■ **Action item**
Restate the records below exactly. Pictures are not part of the copy.

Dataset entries
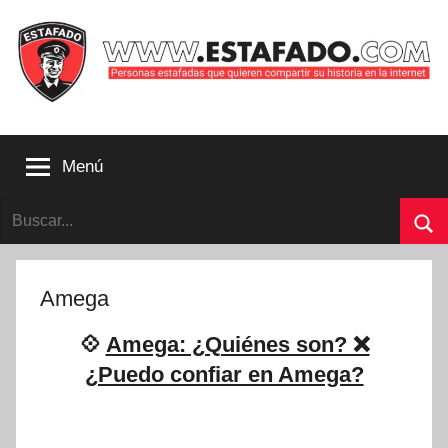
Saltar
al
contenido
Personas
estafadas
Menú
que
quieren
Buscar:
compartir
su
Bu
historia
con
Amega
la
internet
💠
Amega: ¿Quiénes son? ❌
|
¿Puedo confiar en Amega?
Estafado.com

■ **Reply to the exercise**
Saltar
al
contenido
Personas
estafadas
Menú
que
quieren
Buscar:
compartir
su
Bu
historia
con
Amega
la
internet
💠
Amega: ¿Quiénes son? ❌
|
¿Puedo confiar en Amega?
Estafado.com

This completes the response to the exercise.